Abu Akleh’s family said in a statement that day it was “incredulous” that the examination could not determine whose gun fired the bullet that killed her.

“We will continue to advocate for justice for Shireen, and to hold the Israeli military and government accountable, no matter the attempts to obfuscate the reality of what happened on May 11,” it said.

A senior Palestinian official accused the US of protecting the Israeli occupation authorities after the forensic examination failed to reach a firm conclusion on the origin of the bullet.

“The truth is clear but the US administration continues to stall in announcing it,” Wasel Abu Youssef, a member of the Executive Committee of the Palestine Liberation Organization (PLO), told Reuters news agency.

“We say Israel killed Shireen Abu Akleh and it has to be held responsible for the crime it has committed.”

Al Jazeera’s Mike Hanna, reporting from Washington, DC, said that the US State Department’s statement on the shooting likely being unintentional “is a key issue” that will be widely questioned.

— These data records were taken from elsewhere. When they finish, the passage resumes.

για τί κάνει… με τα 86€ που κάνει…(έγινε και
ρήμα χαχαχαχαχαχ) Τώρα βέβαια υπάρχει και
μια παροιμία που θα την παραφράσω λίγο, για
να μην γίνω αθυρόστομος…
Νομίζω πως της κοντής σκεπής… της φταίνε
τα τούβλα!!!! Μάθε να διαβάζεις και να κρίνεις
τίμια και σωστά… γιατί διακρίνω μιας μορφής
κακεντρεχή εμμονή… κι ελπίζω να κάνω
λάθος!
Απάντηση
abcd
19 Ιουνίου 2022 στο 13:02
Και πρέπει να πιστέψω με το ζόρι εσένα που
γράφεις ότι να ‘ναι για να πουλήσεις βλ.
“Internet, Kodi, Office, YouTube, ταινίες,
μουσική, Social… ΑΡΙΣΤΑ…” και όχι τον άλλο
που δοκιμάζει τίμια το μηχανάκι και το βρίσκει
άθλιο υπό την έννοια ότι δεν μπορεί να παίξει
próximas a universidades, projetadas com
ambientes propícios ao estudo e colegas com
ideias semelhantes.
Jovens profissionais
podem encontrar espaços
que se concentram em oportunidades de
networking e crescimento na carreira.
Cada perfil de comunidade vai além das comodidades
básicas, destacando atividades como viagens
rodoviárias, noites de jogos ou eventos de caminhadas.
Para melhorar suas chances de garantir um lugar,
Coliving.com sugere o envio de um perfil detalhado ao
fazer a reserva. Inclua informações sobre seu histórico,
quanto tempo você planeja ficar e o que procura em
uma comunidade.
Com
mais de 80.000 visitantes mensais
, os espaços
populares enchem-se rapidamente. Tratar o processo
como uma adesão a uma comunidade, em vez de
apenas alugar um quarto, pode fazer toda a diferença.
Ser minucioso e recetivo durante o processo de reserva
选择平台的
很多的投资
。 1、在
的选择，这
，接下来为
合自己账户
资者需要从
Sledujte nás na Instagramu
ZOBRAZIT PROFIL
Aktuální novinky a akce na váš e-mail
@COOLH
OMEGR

“There is no clear [finding] as to exactly what happened, and there is going to be pressure from the public, [and] from Congress, to actually push this further. To try and find some way in which a more definitive answer can be found,” he said.

“There is no clear definition of exactly what happened, why it happened, [or] who did it.”

Akram al-Khatib, general prosecutor for the Palestinian Authority, told Al Al Jazeera on Saturday that officials had “agreed to transfer the bullet to the Americans for examination”.

In the last six weeks, the Biden administration has pressed the Palestinians to hand over the bullet, U.S. and Israeli officials told Axios. After refusing for weeks, the Palestinians in recent days signaled they might be willing to change course.

Last Thursday, Secretary of State Tony Blinken spoke on the phone with Palestinian President Mahmoud Abbas and asked him again to give the bullet to the US, a State Department official said, before Biden’s trip.

“In the days and weeks since an Israeli soldier killed Shireen, not only have we not been adequately consulted, informed, and supported by U.S. government officials, but your administration’s actions exhibit an apparent intent to undermine our efforts toward justice and accountability for Shireen’s death,” the family said the Friday’s statement.

“From the failure to immediately ensure an independent and impartial investigation, to the
rushed hand-off of the bullet that killed Shireen without consultation let alone allowing us to have a representative present, which culminated in the July 4 statement adopting the conclusions and talking points of the Israeli government, your administration’s engagement has served to whitewash Shireen’s killing and perpetuate impunity.”

It added, “Little information has been shared on who oversaw the American “summation” of investigations, who participated in the ballistics
assessment, or any specific individual qualifications or findings leading to the conclusions issued by your administration. It is as if you expect the world and us to now just move on. Silence would have been better.”